The key to a successful investment is taking advantage of opportunities with potentially high rates of returns with the lowest risk of investment. Additionally, that key must be gripped by a patient hand. Investing is a skill that needs to be honed and perfected over time in order for it to be used properly. Investment isn’t a get-rich-quick scheme and vice-versa. At least, investing shouldn’t be treated in such a manner strategically.
These were nuggets of investment advice that I recently received from a friend of mine who is also an investment manager. He doesn’t charge me and always makes himself available to my questions. Still, at the risk of sounding ungrateful, its advice that only takes me so far. After all, I then have to take that advice and take a chance on losing my investment.

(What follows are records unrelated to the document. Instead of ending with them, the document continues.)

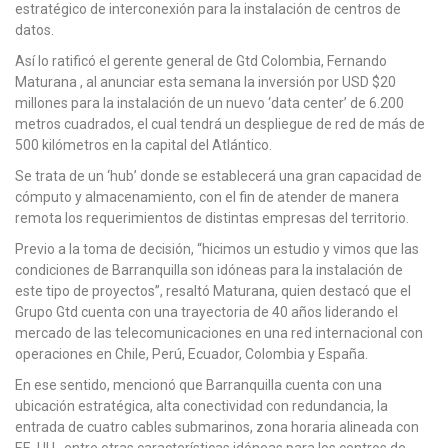
estratégico de interconexión para la instalación de centros de
datos.
Así lo ratificó el gerente general de Gtd Colombia, Fernando
Maturana , al anunciar esta semana la inversión por USD $20
millones para la instalación de un nuevo ‘data center’ de 6.200
metros cuadrados, el cual tendrá un despliegue de red de más de
500 kilómetros en la capital del Atlántico.
Se trata de un ‘hub’ donde se establecerá una gran capacidad de
cómputo y almacenamiento, con el fin de atender de manera
remota los requerimientos de distintas empresas del territorio.
Previo a la toma de decisión, “hicimos un estudio y vimos que las
condiciones de Barranquilla son idóneas para la instalación de
este tipo de proyectos”, resaltó Maturana, quien destacó que el
Grupo Gtd cuenta con una trayectoria de 40 años liderando el
mercado de las telecomunicaciones en una red internacional con
operaciones en Chile, Perú, Ecuador, Colombia y España.
En ese sentido, mencionó que Barranquilla cuenta con una
ubicación estratégica, alta conectividad con redundancia, la
entrada de cuatro cables submarinos, zona horaria alineada con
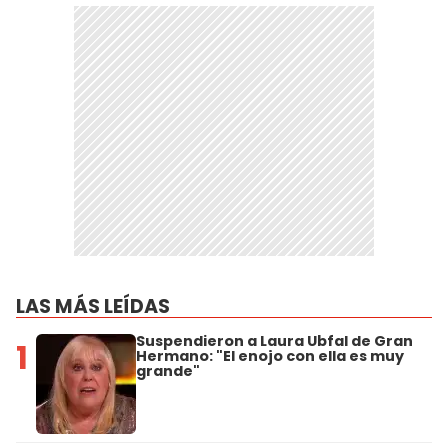
LAS MÁS LEÍDAS
Suspendieron a Laura Ubfal de Gran
1
Hermano: "El enojo con ella es muy
grande"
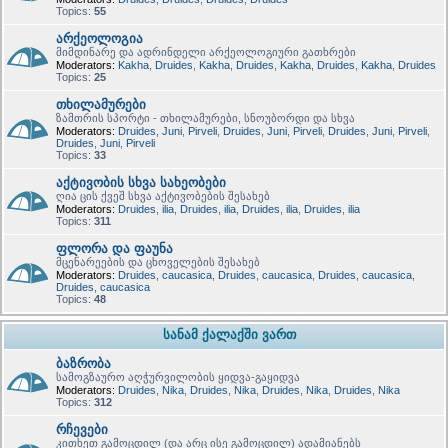
Topics:
55
არქეოლოგია
მიმდინარე და ადრინდელი არქეოლოგიური გათხრები
Moderators:
Kakha
,
Druides
,
Kakha
,
Druides
,
Kakha
,
Druides
,
Kakha
,
Druides
Topics:
25
თხილამურები
ზამთრის სპორტი - თხილამურები, სნოუბორდი და სხვა
Moderators:
Druides
,
Juni
,
Pirveli
,
Druides
,
Juni
,
Pirveli
,
Druides
,
Juni
,
Pirveli
,
Druides
,
Juni
,
Pirveli
Topics:
33
აქტივობის სხვა სახეობები
ღია ცის ქვეშ სხვა აქტივობების შესახებ
Moderators:
Druides
,
ilia
,
Druides
,
ilia
,
Druides
,
ilia
,
Druides
,
ilia
Topics:
311
ფლორა და ფაუნა
მცენარეების და ცხოველების შესახებ
Moderators:
Druides
,
caucasica
,
Druides
,
caucasica
,
Druides
,
caucasica
,
Druides
,
caucasica
Topics:
48
სანამ ქალაქში ვართ
ბაზრობა
სამოგზაურო აღჭურვილობის ყიდვა-გაყიდვა
Moderators:
Druides
,
Nika
,
Druides
,
Nika
,
Druides
,
Nika
,
Druides
,
Nika
Topics:
312
რჩევები
კითხეთ გამოცდილ (და არც ისე გამოცდილ) ადამიანებს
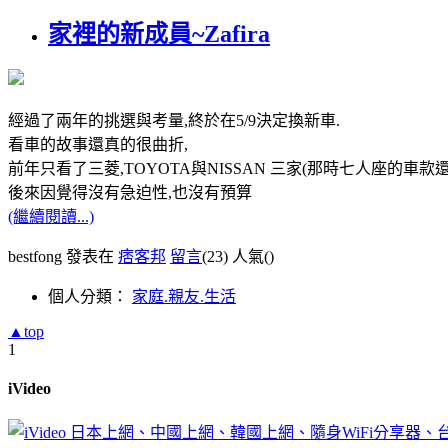
家裡的新成員~Zafira
經過了兩年的挑選與考量,終於在5/9決定換新車.
看車的故事還真的很曲折,
前年只看了三菱,TOYOTA與NISSAN 三家(那時七人座的車款還
後來因覺得沒有急迫性,也沒有預算
(繼續閱讀...)
bestfong 發表在
痞客邦
留言
(23)
人氣(
)
個人分類：
家庭.親友.生活
▲top
1
iVideo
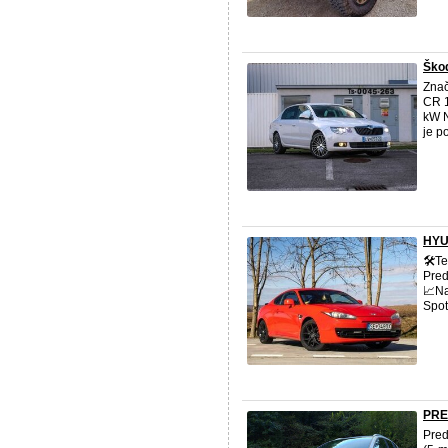
Ško
Znač
CR 1
kW N
je p
HYU
🛠️T
Pred
📈N
Spot
PRE
Pred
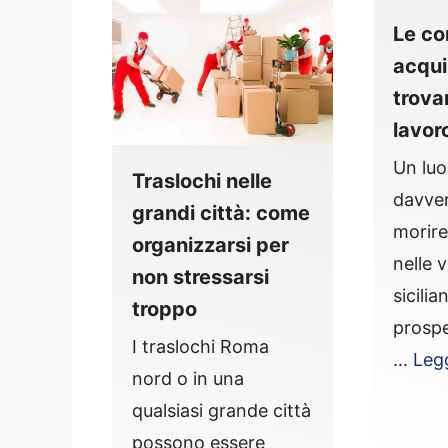
Le c
acqui
trova
lavor
Un lu
Traslochi nelle
davve
grandi città: come
morire
organizzarsi per
nelle v
non stressarsi
sicilia
troppo
prospe
I traslochi Roma
...
Legg
nord o in una
qualsiasi grande città
possono essere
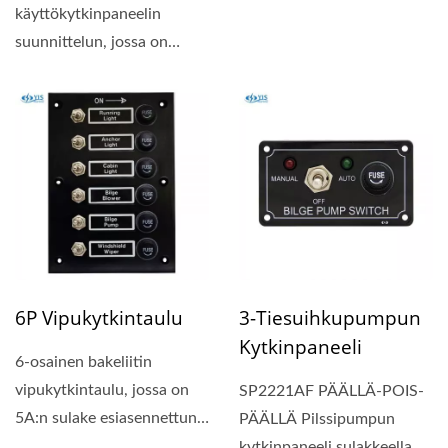
estävä...
käyttökytkinpaneelin
suunnittelun, jossa on
kompakti paneelin koko...
6P Vipukytkintaulu
3-Tiesuihkupumpun
Kytkinpaneeli
6-osainen bakeliitin
vipukytkintaulu, jossa on
SP2221AF PÄÄLLÄ-POIS-
5A:n sulake esiasennettuna.
PÄÄLLÄ Pilssipumpun
Roiskeveden estävä...
kytkinpaneeli sulakkeella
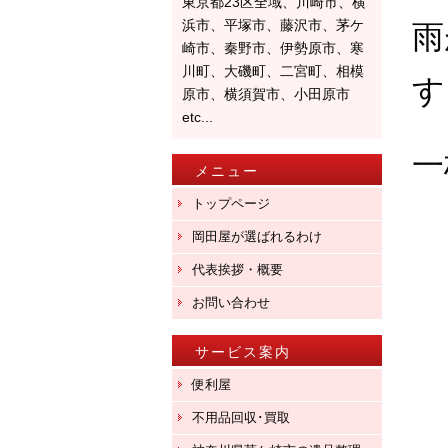
東京都23区全域、川崎市、横
浜市、平塚市、藤沢市、茅ケ
雨
崎市、秦野市、伊勢原市、寒
川町、大磯町、二宮町、相模
す
原市、横須賀市、小田原市
etc...
一
メニュー
トップページ
岡田屋が選ばれるわけ
代表挨拶・概要
お問い合わせ
サービス案内
便利屋
不用品回収･買取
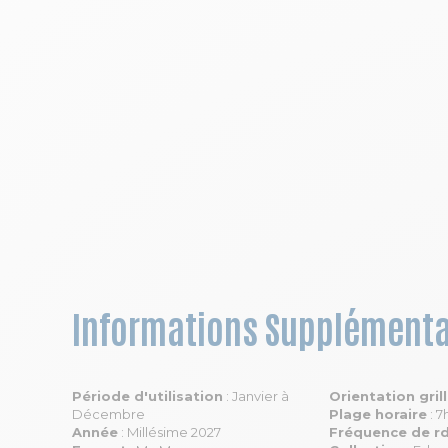
Informations Supplémenta
Période d'utilisation
: Janvier à
Orientation gril
Décembre
Plage horaire
: 7
Année
: Millésime 2027
Fréquence de r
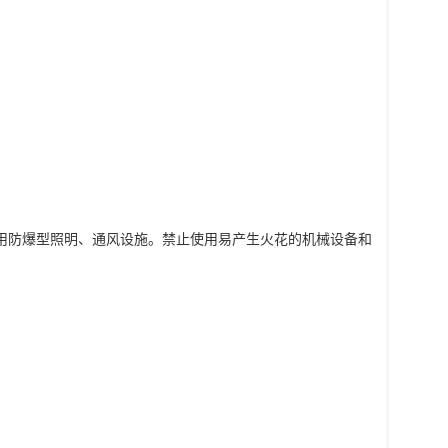
采用防爆型照明、通风设施。禁止使用易产生火花的机械设备和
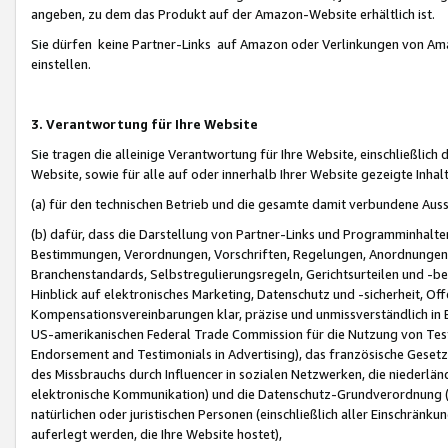
angeben, zu dem das Produkt auf der Amazon-Website erhältlich ist.
Sie dürfen keine Partner-Links auf Amazon oder Verlinkungen von Amazo
einstellen.
3. Verantwortung für Ihre Website
Sie tragen die alleinige Verantwortung für Ihre Website, einschließlich
Website, sowie für alle auf oder innerhalb Ihrer Website gezeigte Inhal
(a) für den technischen Betrieb und die gesamte damit verbundene Auss
(b) dafür, dass die Darstellung von Partner-Links und Programminhalte
Bestimmungen, Verordnungen, Vorschriften, Regelungen, Anordnungen, 
Branchenstandards, Selbstregulierungsregeln, Gerichtsurteilen und -be
Hinblick auf elektronisches Marketing, Datenschutz und -sicherheit, O
Kompensationsvereinbarungen klar, präzise und unmissverständlich in Ec
US-amerikanischen Federal Trade Commission für die Nutzung von Tes
Endorsement and Testimonials in Advertising), das französische Gese
des Missbrauchs durch Influencer in sozialen Netzwerken, die niederlän
elektronische Kommunikation) und die Datenschutz-Grundverordnung 
natürlichen oder juristischen Personen (einschließlich aller Einschränk
auferlegt werden, die Ihre Website hostet),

Like most people with a house, car, and family, I am working with scared money. There are mortgage payments, car payments, grocery bills, insurance premiums, and all kinds of regular bills to worry about. The average American only makes about $56,000 by some estimates. Meanwhile, household expenses for some families can top $60,000 annually, easily.
Risk of Inexperience
Who doesn’t want to be an investor? Unfortunately, that kind of attitude is the main problem with the investing strategies of novice and expert investors alike today. We live in an era where people think they will expedite their potential investment returns quickly and easily. And, the only way to invest is via a hot tip. I don’t like admitting it, but just choosing a stock or company to invest in can be an almost impossible task.
The wages of investment are not as high as they used to be nowadays. You can invest with as little as $500 or $1,000, or even less if you invest in the right penny stocks. However, that is the problem. The wrong or hype-influenced investment can lead to a full investment wipeout. As I stressed before, I am playing with scared money. Still, I’ve also learned that one of the most reliable financial investments one can make is in United States Treasury bonds.
United States Treasury Bonds: A Reliable Investment
Why should you invest in U.S. Treasury Bonds, also called T-bonds? Well, T-bonds are easy to understand and are extremely low-risk investments. They are also the only investments around that are practically guaranteed to produce returns, albeit modest ones. However, T-bonds are a much safer bet than any hot stock tip or hyped-up investment strategy
A T-bond is basically a loan to the United States government. When you buy a T-bond, you are loaning the United States government money to fund its federal initiatives. You can buy T-bonds for 10-year, 20-year, and 30-year terms. The interest rate on T-bonds, also known as the “coupon rate,” accrues twice a year. However, you shouldn’t cash out a T-bond until after its maturity date.
In other words, if you buy a 30-year T-bond, you shouldn’t cash it out until 30-years from now. If you do, beyond paying any penalties, you lose any potential interest that would have accrued over 30 years. Currently, the coupon rate for a 30-year T-bond is about 2.53%, added twice a year, as of this writing. That may sound like a conservative rate of return, but it virtually guaranteed compared to blindly investing in a stock or company based on a hot tip or gut instinct.
United States Treasury Bonds, as well as T-bills and T-notes, which are the essentially the same thing except with shorter maturity dates, are sold by the U.S. Department of the Treasury through Treasurydirect.gov. Original bonds are sold through public auction during February, May, August, and September only. Reopening auctions of additional bonds are sold during all other months. You can bid yourself or through a broker.
Investing in U.S. Treasury bonds is a great way to start an investment portfolio in unreliable, uncertain, and volatile stock market atmosphere. Don’t forget that interest rates payments for T-bonds are exempt from local and state taxes as well.